Qual è il significato della violenza nel teatro della Kane?

“Spesso hanno associato Blasted a Pulp fiction, e questa è una cosa che Sarah detestava. Era orgogliosa del proprio lavoro e aveva cura che la violenza non fosse interpretata come una provocazione, ma come necessaria. Non gratuita, ma sofferta. ‘Se vai a teatro e vedi un atto di violenza estrema, quando esci, forse non lo ripeti nella vita reale’, disse. Ha voluto rappresentare il male di vivere per aiutare a non viverlo. Ha sempre scritto per contrari”.

Poi vi siete occupati di Crave, che segna il riscatto della Kane. Cos’ha di diverso?

“Dopo altri due tentativi minori nel solco di Blasted, che sono Phaedra’s love e Cleansed, il suo teatro cambia radicalmente, raggiungendo una maturità estrema e immediata con Crave. Noi lo abbiamo tradotto ‘fame’, intesa come voglia estrema di qualcosa. È ciò che Sarah aveva dentro: una capacità di sentire con una profondità che la vita non le permetteva di tirar fuori. Da qui il bisogno di scrivere per far comprendere la sua interiorità. Crave introduce una poetica unica. Se nelle prime opere Sarah dava tutte le indicazioni sui personaggi e ciò che accedeva in scena, da Crave in poi lascia liberi, affidando tutto alla potenza espressiva del linguaggio e trovando la propria autenticità teatrale. Credo sia l’unica artista ad aver ricevuto pubbliche scuse sui giornali britannici.
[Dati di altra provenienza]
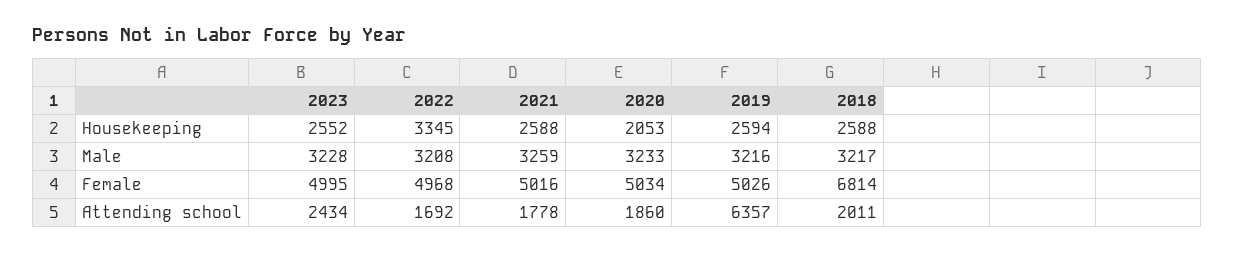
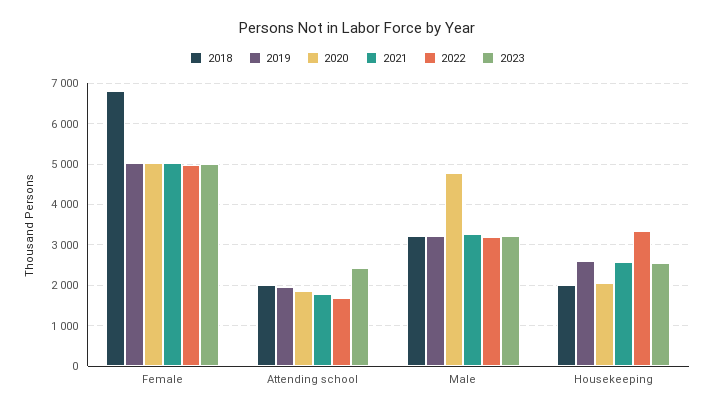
2018, Housekeeping: 2588 -> 2000
2020, Male: 3233 -> 4800
2019, Attending school: 6357 -> 2000

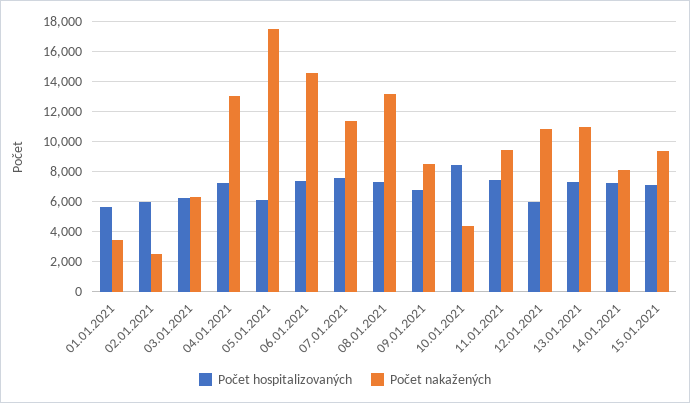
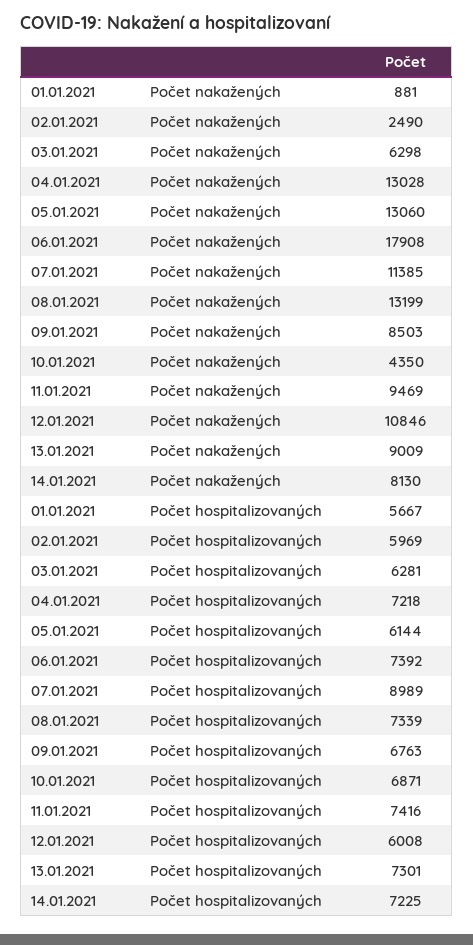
Počet nakažených, 01.01.2021: 3500 -> 881
Počet nakažených, 05.01.2021: 17500 -> 13060
Počet nakažených, 06.01.2021: 14500 -> 17908
Počet hospitalizovaných, 07.01.2021: 7500 -> 8989
Počet hospitalizovaných, 10.01.2021: 8500 -> 6871
Počet nakažených, 13.01.2021: 11000 -> 9009
Počet hospitalizovaných, 15.01.2021: 7000 -> none
Počet nakažených, 15.01.2021: 9500 -> none

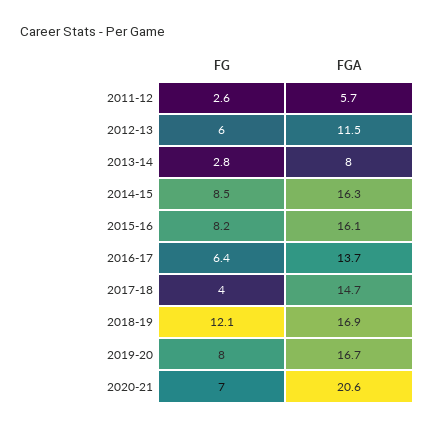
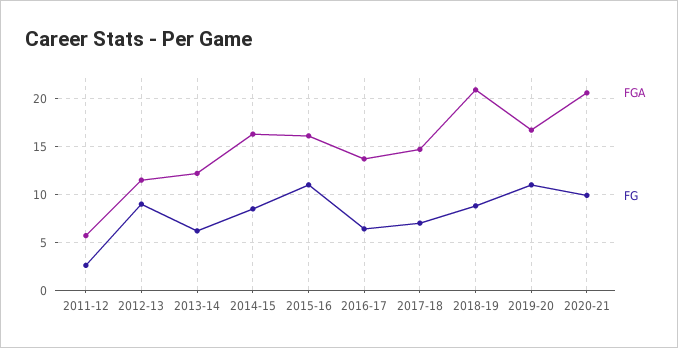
FG, 2012-13: 6 -> 9
FG, 2013-14: 2.8 -> 6
FGA, 2013-14: 8 -> 12
FG, 2015-16: 8.2 -> 11
FG, 2017-18: 4 -> 7
FG, 2018-19: 12.1 -> 9
FGA, 2018-19: 16.9 -> 21
FG, 2019-20: 8 -> 11
FG, 2020-21: 7 -> 10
In Italia Crave le è valso il premio Ubu nel 2002”.

Infine, ha da poco rappresentato 4:48 Psychosis, che parla di un suicidio. Come interpretare quest’opera considerando che, poco dopo averla scritta, Sarah si uccise?

“Quando ha scritto Psicosi, Sarah non era consapevole di ciò che avrebbe fatto. Chi lo pensa, sbaglia. Ha impiegato un anno, facendo ricerche su manuali di medicina e ospedali psichiatrici. Eppure, lavorandoci, non mi sembrava un copione, ma un testamento. In esso non ho visto, come altri registi, il rapporto medico-paziente, ma il rapporto tra mille voci: la messa in scena non di una situazione concreta, ma di una mente con mille angolazioni, diverse e anche contrapposte. Una scrittura tragica, ma di lucida speranza. Sembra un flusso, ma in realtà tutto ha una logica, niente è messo lì per caso; ci sono continui riferimenti interni. Psicosi finisce con: ‘Per favore, aprite le tende’, quindi la morte è liberazione, necessità di liberarsi fino in fondo per trovare la pace”.

Cosa ha lasciato la Kane al teatro?

“Nel 2000 abbiamo fatto un convegno alla Pergola di Firenze, intitolato Chi ha paura di Sarah Kane?. Sarah è nata come un’autrice che fa paura perché porta l’orrore in scena. A distanza di vent’anni, nessuno la teme più: è diventata un mito. Sarah è stata la prima a non aver paura: di osare, di non piacere. Ci ha lasciato il messaggio che un modo diverso di fare teatro è possibile; che non tutto è stato detto, che si può dire in maniera diversa creando teatro nuovo. E ha aperto molte strade anche al pubblico, che ancora oggi si emoziona. Anche il pubblico dev’essere liberato dalle proprie paure: solo così si realizza quel dialogo che è l’essenza del teatro”.